Il y a des frémissements qui annoncent généralement des tendances profondes, capables de modifier sensiblement nos habitudes de voyages. Depuis quelques mois et particulièrement depuis cette fin annoncée des années »bling bling », une grande partie des voyageurs s'est mise à la recherche de destinations authentiques qui privilégient la rencontre humaine et le sens de l'accueil. Un vrai retour à l'authentique.

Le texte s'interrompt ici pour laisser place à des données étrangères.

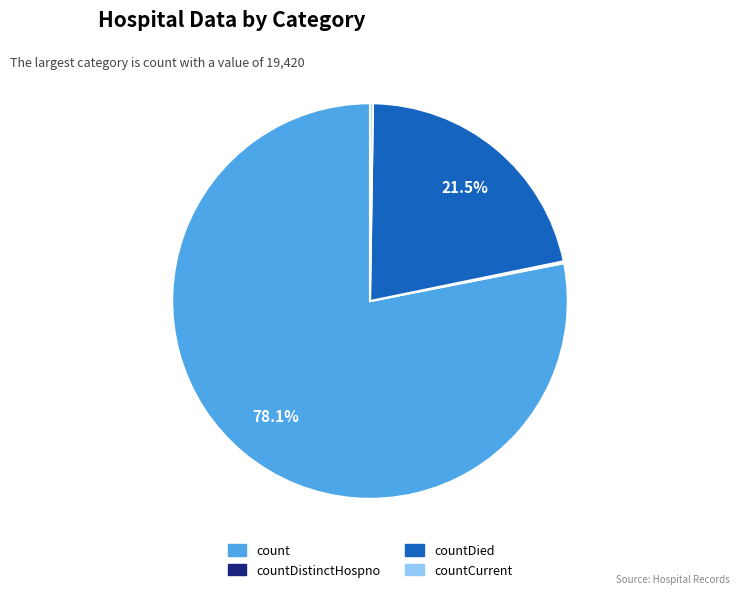

Is there a majority slice in this chart?

Yes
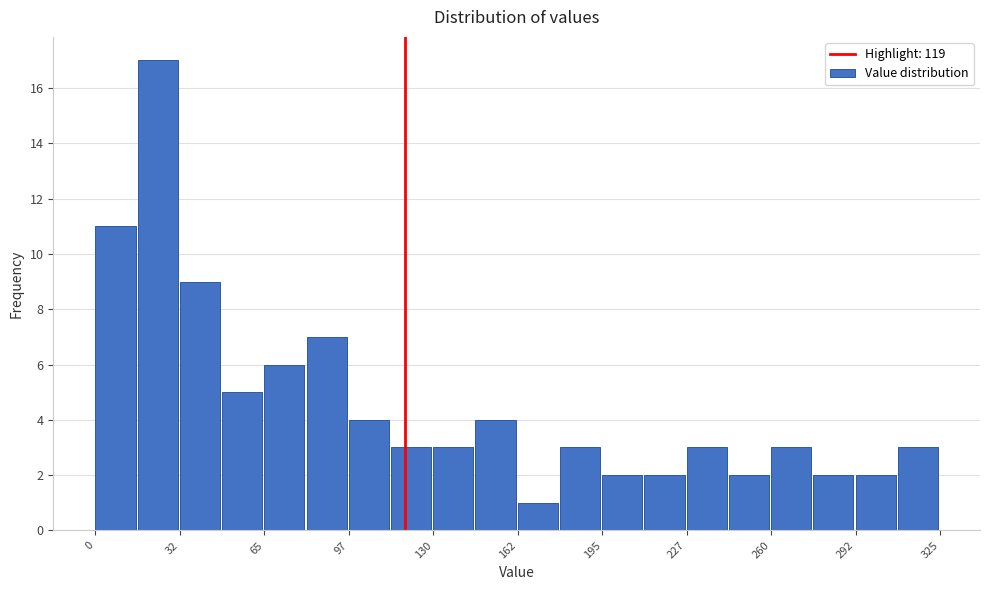

Read against the x-axis, roughly where is the centre of the tallest bar?

25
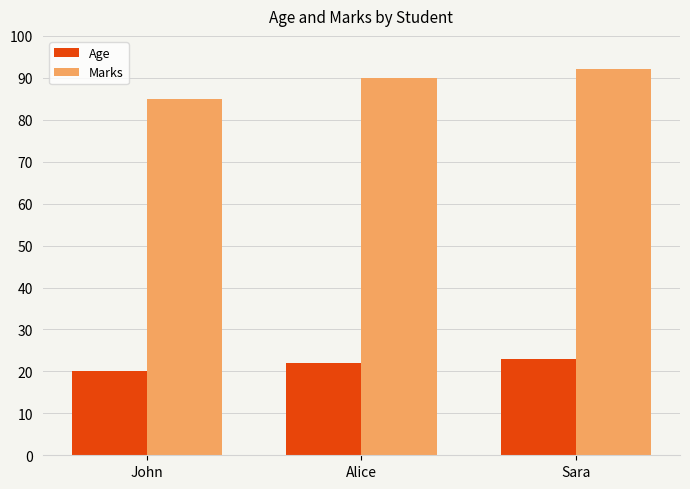

What is the total value across all series at Sara?

115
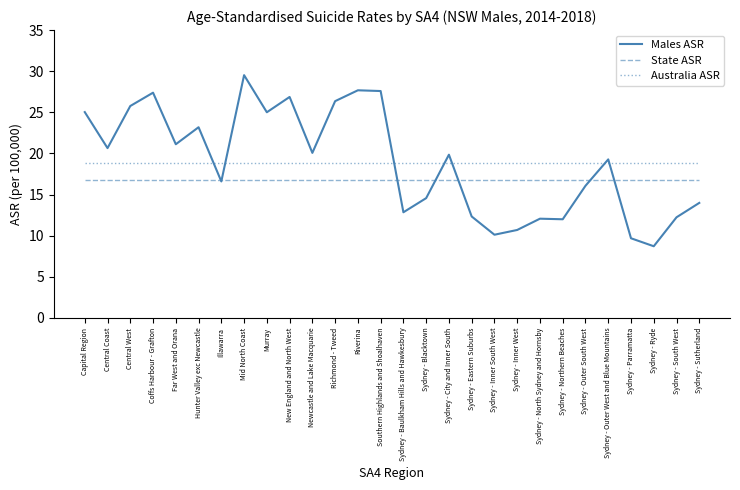

Rank the series at Central Coast from highest to lowest value.

Males ASR, Australia ASR, State ASR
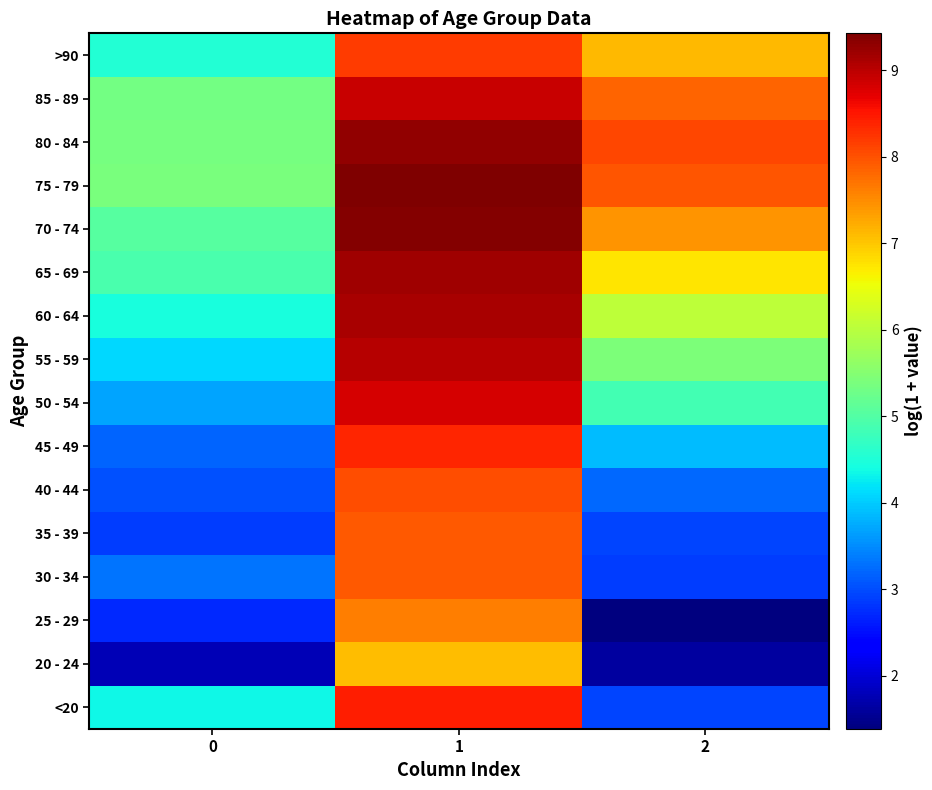

List the series in order of their peak value, highest first.

75 - 79, 70 - 74, 80 - 84, 65 - 69, 60 - 64, 55 - 59, 85 - 89, 50 - 54, <20, 45 - 49, >90, 40 - 44, 35 - 39, 30 - 34, 25 - 29, 20 - 24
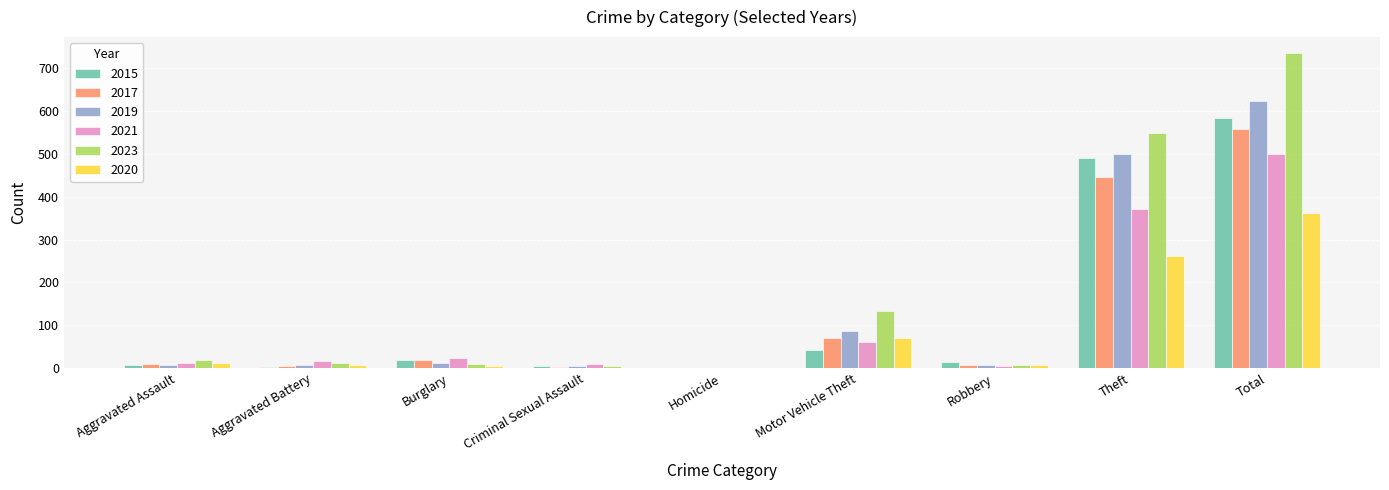

Which series has the largest total across all categories?

2023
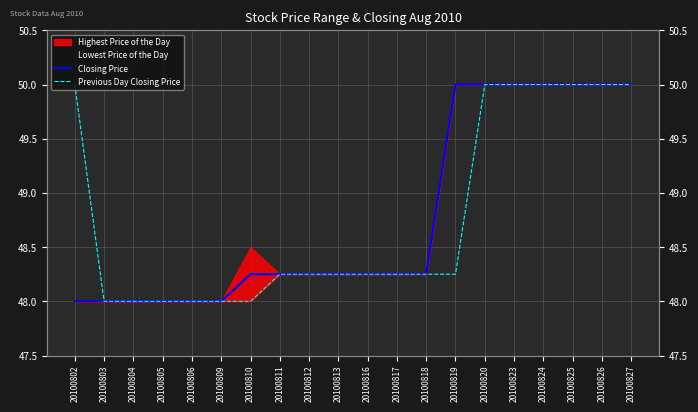

The Previous Day Closing Price series shows 48.2 at 20100819. True or false?

True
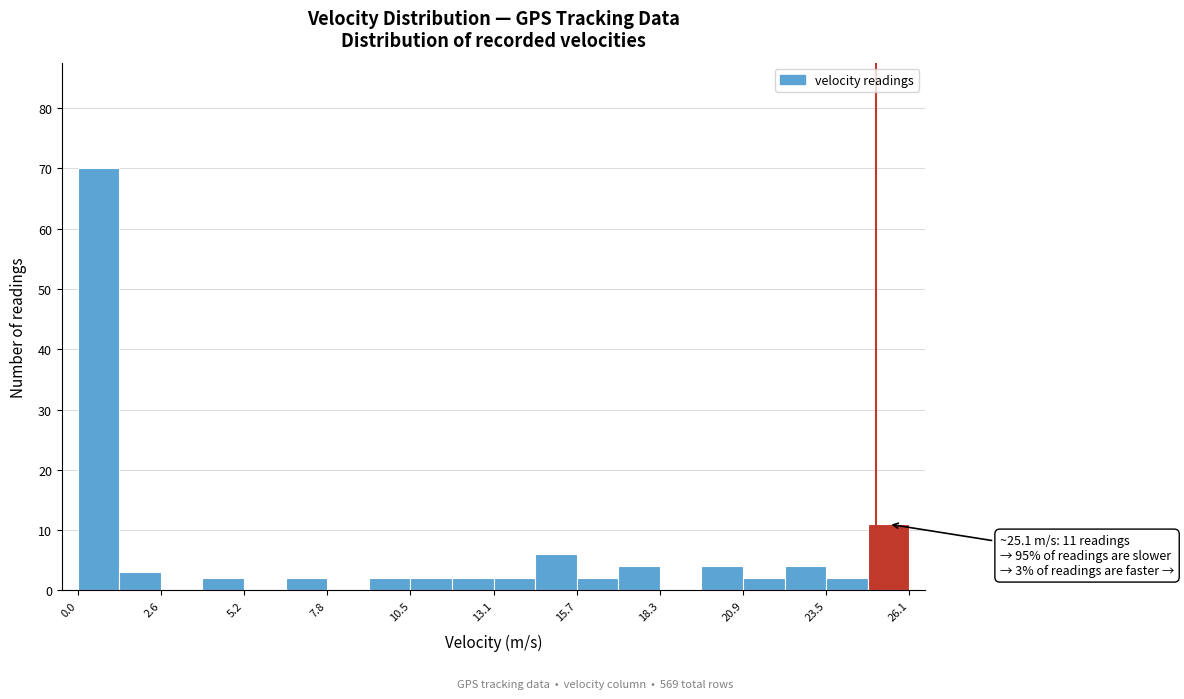

Around what value on the x-axis is the tallest bar? Give the approximate position of its centre, as read against the axis.

0.5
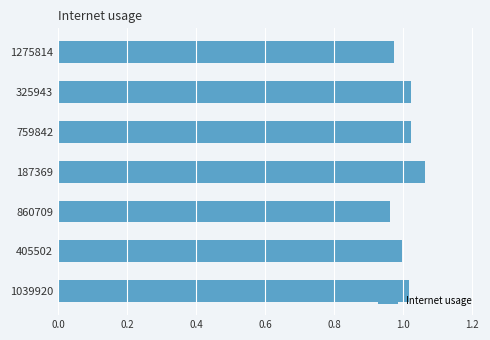

What is the sum of the values at 1275814 and 759842?

2.0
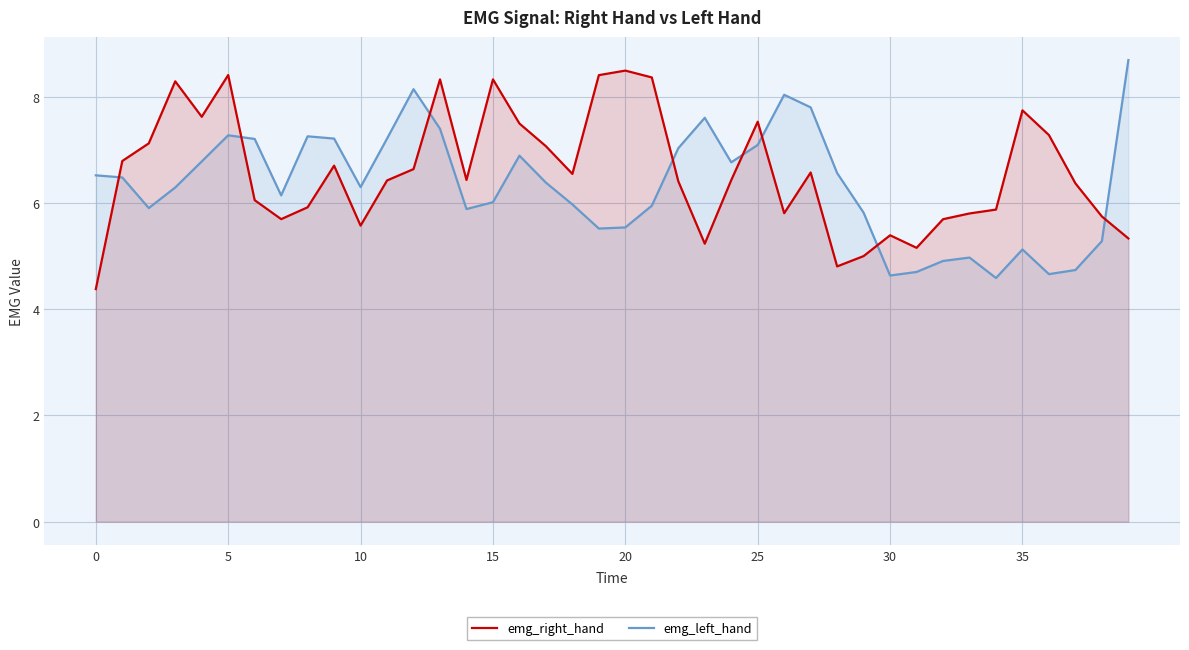

How many times do emg_right_hand and emg_left_hand cross each other?

8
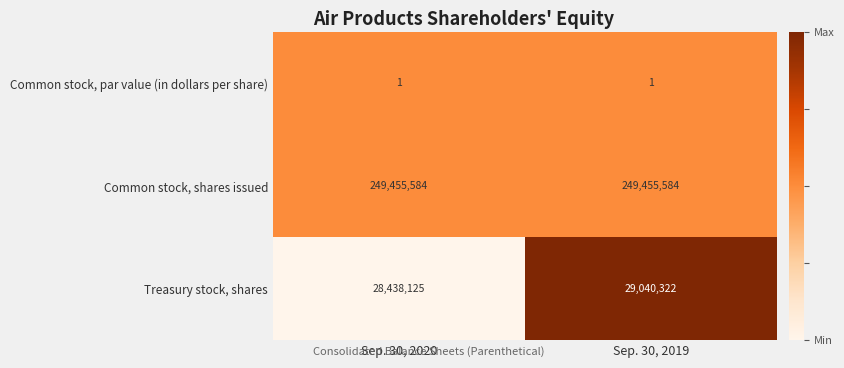

What is the maximum value shown in the chart?

249455584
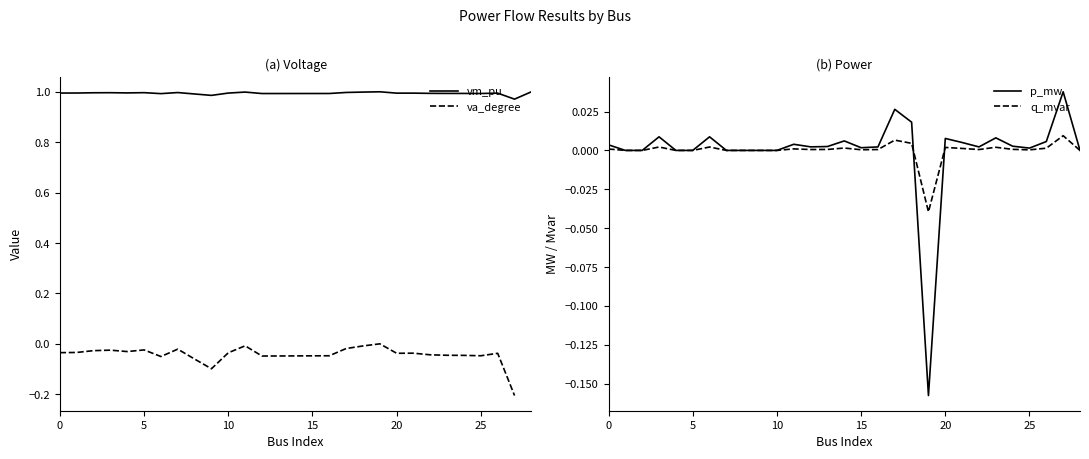

What is the label of the 18th point from the right?

11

Ce n'est pas le fruit du hasard si l'on entend de plus en plus souvent parler de régions françaises, de pays, d’itinéraires dont la qualité première est de mettre en avant des traditions ou des espaces encore vierges du tourisme de masse. Sans tomber dans le panneau qui voudrait laisser croire que chaque voyageur est devenu un explorateur à part entière, on voit bien que les familles apprécient de plus en plus souvent d'être isolées dans des cabanes, des roulottes ou autres hébergements originaux que proposent les voyagistes. Ensemble, au plus près de la nature. On pourrait mettre cela sur le (bon) « dos » de ce tourisme durable ou équitable dont la montée en puissance est incontestable et qui sait, de plus en plus, associer qualité et intégration des règles environnementales.
Mais l'authenticité, va plus loin que le seul respect de quelques règles de construction ou de protection. L'humain, part prépondérante de tout voyage, est également revenu sur le devant de la scène après des années de « bronzing » sur des plages surchargées ou le voisin était considéré, comme dans le métro l'ennemi à bousculer. La rencontre n'est plus seulement basée sur la curiosité mais avant tout sur la compréhension. C'est une découverte sociétale, un échange, un sens de la générosité qui séduit de plus en plus les Français qui voyagent. L'Asie, et plus particulièrement Bali ou la Chine, deviennent des buts pour des circuits et chemins culturels. Tout cela, les voyagistes l'ont parfaitement compris. Et pour éviter d'être taxé d'opportunistes, ils se sont pour beaucoup impliqués avec des associations locales pour éviter de transformer en Disneyland ces lieux de vie quotidien. Les résultats sont là. Après leur retour en France, bon nombre de voyageurs s’impliquent dans des échanges avec leurs «nouveaux amis». Les clients adorent et en redemandent. Leurs enfants, élevés au principe du durable, comprennent mieux ce qu'échanger veut dire et ce que protéger exige. C’est sans doute la plus belle vertu touristique, au sens noble du mot, de ce début d'année 2010. Et en cette semaine du Développement durable qui débute, nous ne pouvions que le souligner.